Alton Brown’s One-Ingredient Trick for Great Banana Bread
For a generation of cooks who grew up listening to the gospel of Good Eats, Alton Brown’s tricks and tips that bring scientific thinking to the kitchen are like gold. His examination and improvement of staple dishes help everyone think about just how we can improve every dish. And we found out that on his website, he takes banana bread to task, improving the classic quick bread with one simple trick.
“There are over 7,000,000 recipes for banana bread on the interwebs,” reads the brief headnote on Alton’s site. “Most of them are insipid and mushy.” Well, that’s quite the eye-catcher!
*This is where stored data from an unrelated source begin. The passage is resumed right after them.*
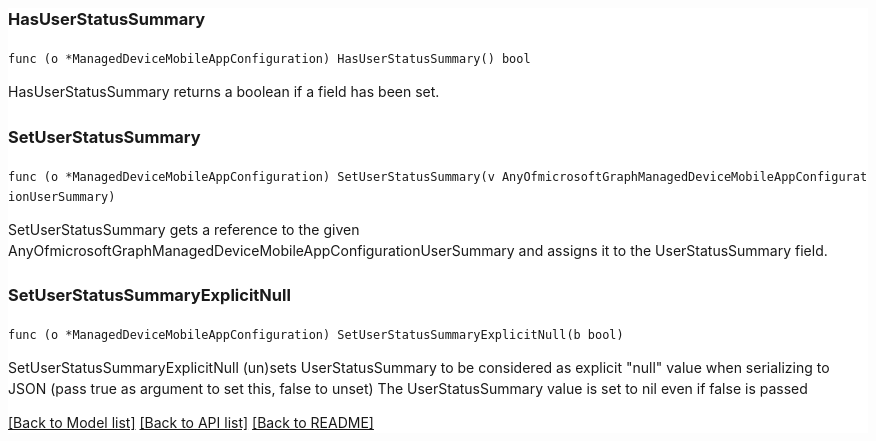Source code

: ### HasUserStatusSummary

`func (o *ManagedDeviceMobileAppConfiguration) HasUserStatusSummary() bool`

HasUserStatusSummary returns a boolean if a field has been set.

### SetUserStatusSummary

`func (o *ManagedDeviceMobileAppConfiguration) SetUserStatusSummary(v AnyOfmicrosoftGraphManagedDeviceMobileAppConfigurationUserSummary)`

SetUserStatusSummary gets a reference to the given AnyOfmicrosoftGraphManagedDeviceMobileAppConfigurationUserSummary and assigns it to the UserStatusSummary field.

### SetUserStatusSummaryExplicitNull

`func (o *ManagedDeviceMobileAppConfiguration) SetUserStatusSummaryExplicitNull(b bool)`

SetUserStatusSummaryExplicitNull (un)sets UserStatusSummary to be considered as explicit "null" value
when serializing to JSON (pass true as argument to set this, false to unset)
The UserStatusSummary value is set to nil even if false is passed

[[Back to Model list]](../README.md#documentation-for-models) [[Back to API list]](../README.md#documentation-for-api-endpoints) [[Back to README]](../README.md)


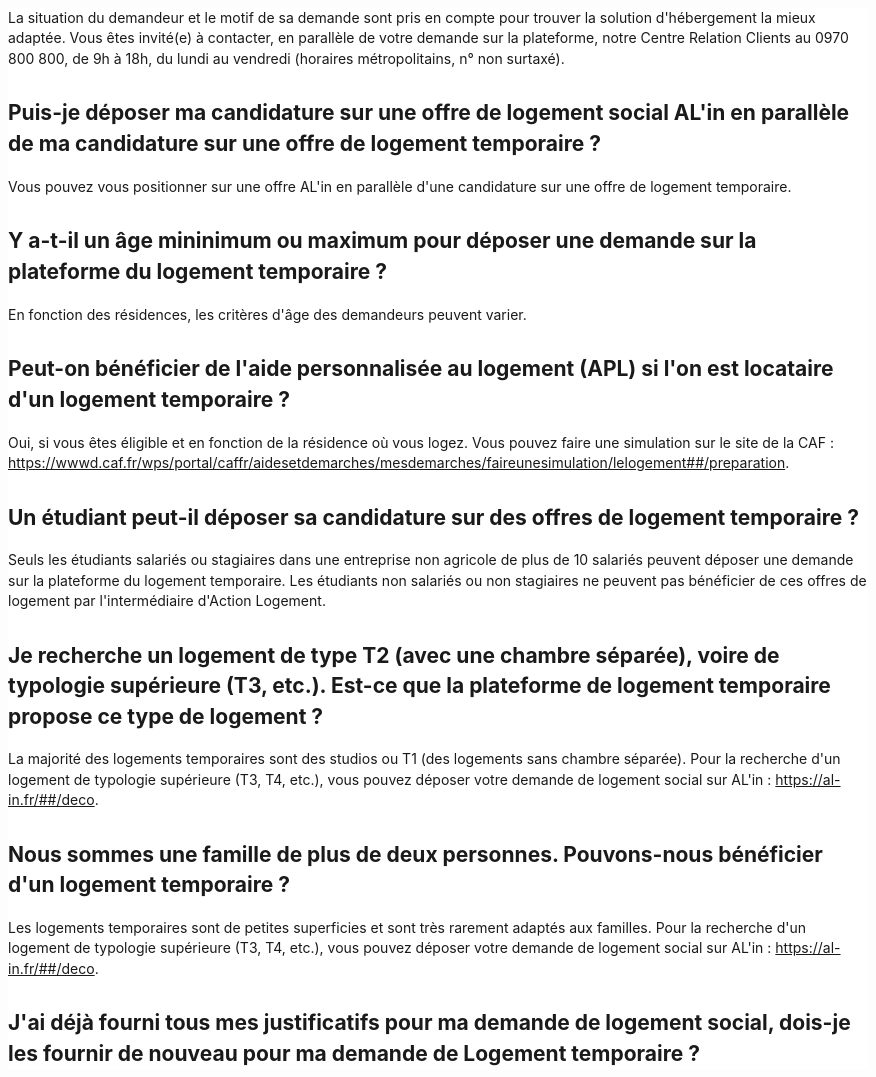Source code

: La situation du demandeur et le motif de sa demande sont pris en compte pour trouver la solution d'hébergement la mieux adaptée. Vous êtes invité(e) à contacter, en parallèle de votre demande sur la plateforme, notre Centre Relation Clients au 0970 800 800, de 9h à 18h, du lundi au vendredi (horaires métropolitains, n° non surtaxé).

## Puis-je déposer ma candidature sur une offre de logement social AL'in en parallèle de ma candidature sur une offre de logement temporaire ?

Vous pouvez vous positionner sur une offre AL'in en parallèle d'une candidature sur une offre de logement temporaire.

## Y a-t-il un âge mininimum ou maximum pour déposer une demande sur la plateforme du logement temporaire ?

En fonction des résidences, les critères d'âge des demandeurs peuvent varier.

## Peut-on bénéficier de l'aide personnalisée au logement (APL) si l'on est locataire d'un logement temporaire ?

Oui, si vous êtes éligible et en fonction de la résidence où vous logez. Vous pouvez faire une simulation sur le site de la CAF : https://wwwd.caf.fr/wps/portal/caffr/aidesetdemarches/mesdemarches/faireunesimulation/lelogement##/preparation.

## Un étudiant peut-il déposer sa candidature sur des offres de logement temporaire ?

Seuls les étudiants salariés ou stagiaires dans une entreprise non agricole de plus de 10 salariés peuvent déposer une demande sur la plateforme du logement temporaire. Les étudiants non salariés ou non stagiaires ne peuvent pas bénéficier de ces offres de logement par l'intermédiaire d'Action Logement.

## Je recherche un logement de type T2 (avec une chambre séparée), voire de typologie supérieure (T3, etc.). Est-ce que la plateforme de logement temporaire propose ce type de logement ?

La majorité des logements temporaires sont des studios ou T1 (des logements sans chambre séparée). Pour la recherche d'un logement de typologie supérieure (T3, T4, etc.), vous pouvez déposer votre demande de logement social sur AL'in : https://al-in.fr/##/deco.

## Nous sommes une famille de plus de deux personnes. Pouvons-nous bénéficier d'un logement temporaire ?

Les logements temporaires sont de petites superficies et sont très rarement adaptés aux familles. Pour la recherche d'un logement de typologie supérieure (T3, T4, etc.), vous pouvez déposer votre demande de logement social sur AL'in : https://al-in.fr/##/deco.

## J'ai déjà fourni tous mes justificatifs pour ma demande de logement social, dois-je les fournir de nouveau pour ma demande de Logement temporaire ?
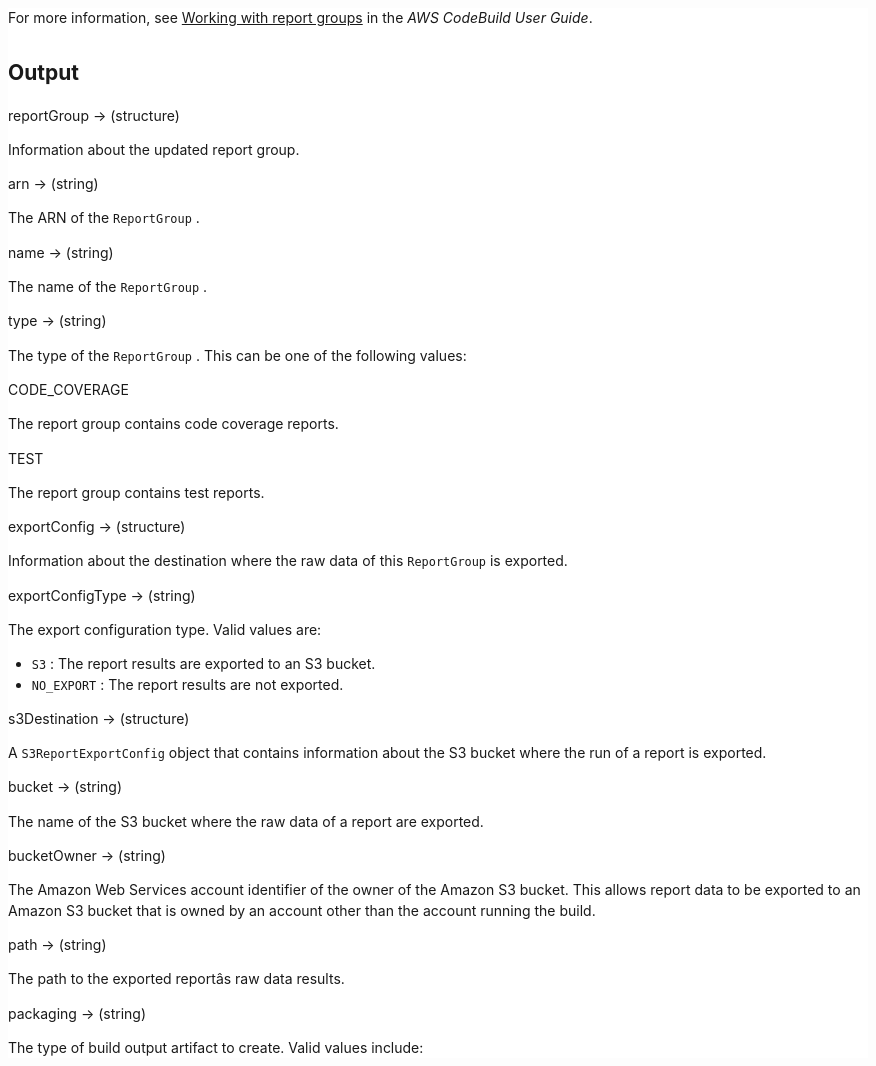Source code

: For more information, see [Working with report groups](https://docs.aws.amazon.com/codebuild/latest/userguide/test-report-group.html) in the *AWS CodeBuild User Guide*.

## Output

reportGroup -> (structure)

Information about the updated report group.

arn -> (string)

The ARN of the `ReportGroup` .

name -> (string)

The name of the `ReportGroup` .

type -> (string)

The type of the `ReportGroup` . This can be one of the following values:

CODE_COVERAGE

The report group contains code coverage reports.

TEST

The report group contains test reports.

exportConfig -> (structure)

Information about the destination where the raw data of this `ReportGroup` is exported.

exportConfigType -> (string)

The export configuration type. Valid values are:

- `S3` : The report results are exported to an S3 bucket.
- `NO_EXPORT` : The report results are not exported.

s3Destination -> (structure)

A `S3ReportExportConfig` object that contains information about the S3 bucket where the run of a report is exported.

bucket -> (string)

The name of the S3 bucket where the raw data of a report are exported.

bucketOwner -> (string)

The Amazon Web Services account identifier of the owner of the Amazon S3 bucket. This allows report data to be exported to an Amazon S3 bucket that is owned by an account other than the account running the build.

path -> (string)

The path to the exported reportâs raw data results.

packaging -> (string)

The type of build output artifact to create. Valid values include:
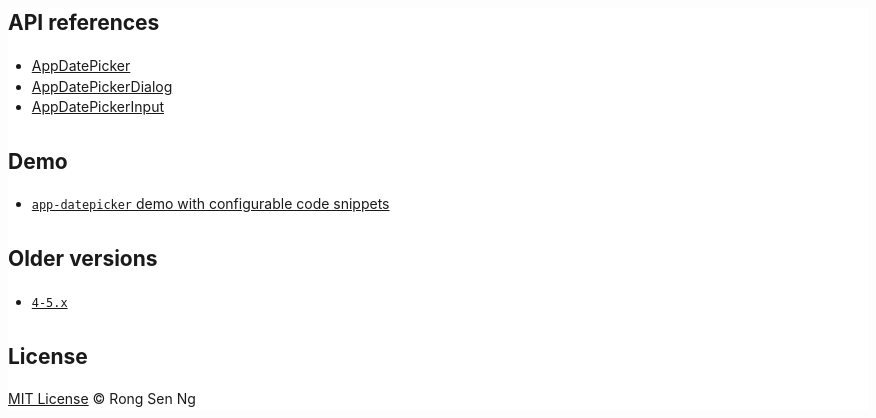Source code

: ## API references

- [AppDatePicker]
- [AppDatePickerDialog]
- [AppDatePickerInput]

## Demo

- [`app-datepicker` demo with configurable code snippets]

## Older versions

- [`4-5.x`](https://github.com/motss/app-datepicker/tree/4-5.x)

## License

[MIT License](http://motss.mit-license.org/) © Rong Sen Ng


[`app-datepicker` demo with configurable code snippets]: https://motss.xyz/demos/app-datepicker
[AppDatePicker]: /docs/app-date-picker.md
[AppDatePickerDialog]: /docs/app-date-picker-dialog.md
[AppDatePickerInput]: /docs/app-date-picker-input.md
[Array.prototype.find]: https://developer.mozilla.org/en-US/docs/Web/JavaScript/Reference/Global_Objects/Array/find
[awesome-lit-html]: https://github.com/web-padawan/awesome-lit-html#individual-components
[ES2019]: https://kangax.github.io/compat-table/es2016plus/#test-Object.fromEntries
[esm-sh-url]: https://esm.sh/app-datepicker@next?target=es2019
[Intl.DateTimeFormat]: https://developer.mozilla.org/en-US/docs/Web/JavaScript/Reference/Global_Objects/DateTimeFormat
[jsdelivr-url]: https://www.jsdelivr.com/package/npm/app-datepicker?version=next&amp;utm_source=github.com&amp;utm_medium=referral&amp;utm_content=motss/app-datepicker
[lit]: https://github.com/lit/lit?utm_source=github.com&amp;utm_medium=referral&amp;utm_content=motss/app-datepicker
[material-components-web-components]: https://github.com/material-components/material-components-web-components
[mwc-date-picker-url]: https://motss-app.web.app/demo/app-datepicker/mwc-date-picker.js
[mwc-dialog]: https://github.com/material-components/material-components-web-components/tree/master/packages/dialog
[new Microsoft Edge]: https://blogs.windows.com/msedgedev/2020/01/15/upgrading-new-microsoft-edge-79-chromium
[TypeScript]: https://github.com/Microsoft/TypeScript?utm_source=github.com&amp;utm_medium=referral&amp;utm_content=motss/app-datepicker
[web-components-community-url]: https://www.webcomponents.org?utm_source=github.com&amp;utm_medium=referral&amp;utm_content=motss/app-datepicker
[wre-2019-url]: https://www.deepcrawl.com/blog/news/what-version-of-chrome-is-google-actually-using-for-rendering


[string-mdn-url]: https://developer.mozilla.org/en-US/docs/Web/JavaScript/Reference/Global_Objects/String?utm_source=github.com&amp;utm_medium=referral
[object-mdn-url]: https://developer.mozilla.org/en-US/docs/Web/JavaScript/Reference/Global_Objects/Object?utm_source=github.com&amp;utm_medium=referral
[number-mdn-url]: https://developer.mozilla.org/en-US/docs/Web/JavaScript/Reference/Global_Objects/Number?utm_source=github.com&amp;utm_medium=referral
[boolean-mdn-url]: https://developer.mozilla.org/en-US/docs/Web/JavaScript/Reference/Global_Objects/Boolean?utm_source=github.com&amp;utm_medium=referral


[buymeacoffee-badge]: https://flat.badgen.net/badge/icon/buymeacoffee?icon=buymeacoffee&label=motss
[tippin-me-badge]: https://badgen.net/badge/%E2%9A%A1%EF%B8%8Ftippin.me/@igarshmyb/F0918E
[follow-me-badge]: https://flat.badgen.net/twitter/follow/igarshmyb?icon=twitter
[join-discord-badge]: https://badgen.net/discord/members/ps8mCrvTKR?label=app-datepicker&icon=discord

[version-badge]: https://flat.badgen.net/npm/v/app-datepicker/next?icon=npm
[lit-version-badge]: https://flat.badgen.net/npm/v/lit/latest?icon=npm&label=lit
[mit-license-badge]: https://flat.badgen.net/npm/license/app-datepicker

[downloads-badge]: https://flat.badgen.net/npm/dm/app-datepicker
[total-downloads-badge]: https://flat.badgen.net/npm/dt/app-datepicker?label=total%20downloads
[packagephobia-badge]: https://flat.badgen.net/packagephobia/install/app-datepicker@next
[bundlephobia-badge]: https://flat.badgen.net/bundlephobia/minzip/app-datepicker@next

[ga-ci-badge]: https://github.com/motss/app-datepicker/actions/workflows/ci.yml/badge.svg
[ga-ci-helpers-badge]: https://github.com/motss/app-datepicker/actions/workflows/ci-helpers.yml/badge.svg
[codecov-badge]: https://codecov.io/gh/motss/app-datepicker/branch/main/graph/badge.svg?token=0M1yaJNDxq

[coc-badge]: https://flat.badgen.net/badge/code%20of/conduct/pink


[buymeacoffee-url]: https://www.buymeacoffee.com/RLmMhgXFb
[tippin-me-url]: https://tippin.me/@igarshmyb
[follow-me-url]: https://twitter.com/igarshmyb?utm_source=github.com&amp;utm_medium=referral&amp;utm_content=motss/app-datepicker
[join-discord-url]: https://discord.gg/ps8mCrvTKR

[version-url]: https://www.npmjs.com/package/app-datepicker/v/next?utm_source=github.com&amp;utm_medium=referral&amp;utm_content=motss/app-datepicker
[mit-license-url]: https://github.com/motss/app-datepicker/blob/main/LICENSE?utm_source=github.com&amp;utm_medium=referral&amp;utm_content=motss/app-datepicker

[downloads-url]: http://www.npmtrends.com/app-datepicker?utm_source=github.com&amp;utm_medium=referral&amp;utm_content=motss/app-datepicker
[packagephobia-url]: https://packagephobia.now.sh/result?p=app-datepicker@next&utm_source=github.com&amp;utm_medium=referral&amp;utm_content=motss/app-datepicker
[bundlephobia-url]: https://bundlephobia.com/result?p=app-datepicker@next&amp;utm_source=github.com&amp;utm_medium=referral&amp;utm_content=motss/app-datepicker

[ga-ci-url]: https://github.com/motss/app-datepicker/actions/workflows/ci.yml
[ga-ci-helpers-url]: https://github.com/motss/app-datepicker/actions/workflows/ci-helpers.yml
[codecov-url]: https://codecov.io/gh/motss/app-datepicker

[coc-url]: https://github.com/motss/app-datepicker/blob/main/code-of-conduct.md?utm_source=github.com&amp;utm_medium=referral&amp;utm_content=motss/app-datepicker
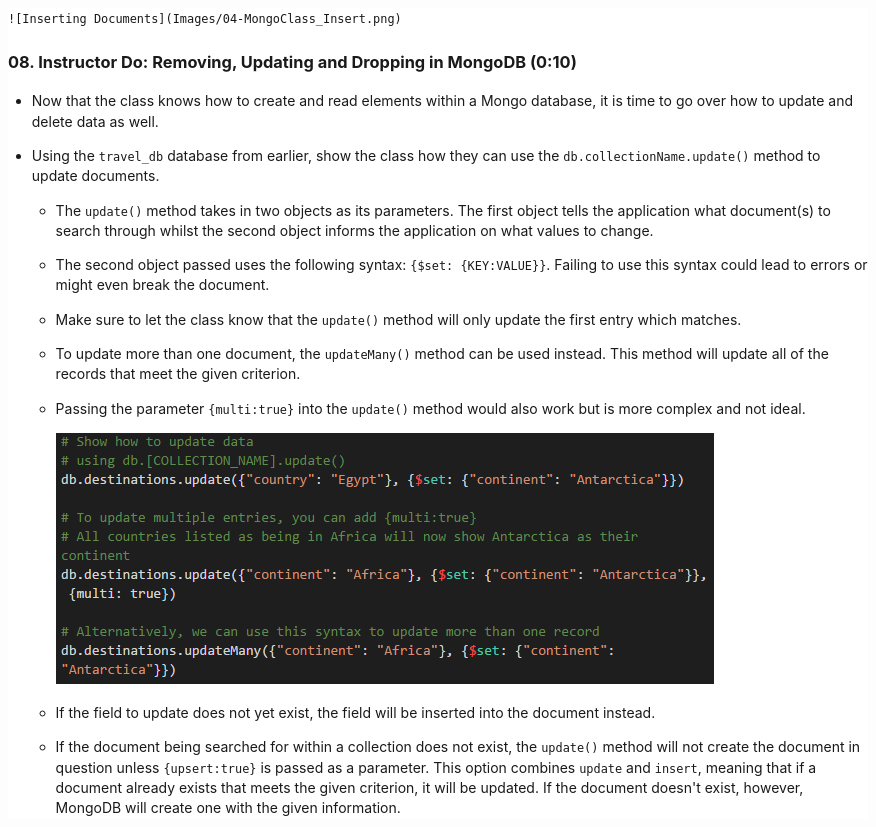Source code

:     ![Inserting Documents](Images/04-MongoClass_Insert.png)

### 08. Instructor Do: Removing, Updating and Dropping in MongoDB (0:10)

* Now that the class knows how to create and read elements within a Mongo database, it is time to go over how to update and delete data as well.

* Using the `travel_db` database from earlier, show the class how they can use the `db.collectionName.update()` method to update documents.

  * The `update()` method takes in two objects as its parameters. The first object tells the application what document(s) to search through whilst the second object informs the application on what values to change.

  * The second object passed uses the following syntax: `{$set: {KEY:VALUE}}`. Failing to use this syntax could lead to errors or might even break the document.

  * Make sure to let the class know that the `update()` method will only update the first entry which matches.

  * To update more than one document, the `updateMany()` method can be used instead. This method will update all of the records that meet the given criterion.

  * Passing the parameter `{multi:true}` into the `update()` method would also work but is more complex and not ideal.

    ![Updating Mongo](Images/05-MongoCRUD_Update.png)

  * If the field to update does not yet exist, the field will be inserted into the document instead.

  * If the document being searched for within a collection does not exist, the `update()` method will not create the document in question unless `{upsert:true}` is passed as a parameter. This option combines `update` and `insert`, meaning that if a document already exists that meets the given criterion, it will be updated. If the document doesn't exist, however, MongoDB will create one with the given information.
But also, um, we kind of agree with him, so it’s probably worth listening to why he says, “This one is definitely not.”
In his recipe, Alton starts off by having the baker toast old-fashioned rolled oats in a 350-degree oven for 15 minutes, then, once they’ve cooled off, throwing them in a food processor until they’re “the consistency of whole wheat flour.” The rest of the recipe is a pretty standard banana bread, with flour, baking soda and powder, salt, sugar, butter, eggs, vanilla, and, of course, very ripe bananas.
I have no doubt that Alton’s secret trick makes a much better banana bread. But reading the recipe, I added up the extra time needed to perfect it (which, let’s be honest, isn’t terrible when it’s a bit mushy): there’s the 15 minutes of baking the oats, but more importantly, there’s dragging out the food processor (and having to wash it afterwards). For small-kitchen folks, using not just one heavy appliance that’s awkward to clean (the stand mixer for the batter) but a second one to mill the oats, that’s a fair amount of extra work. I’m not ruling it out, but all I can say is that better be the world’s best banana bread.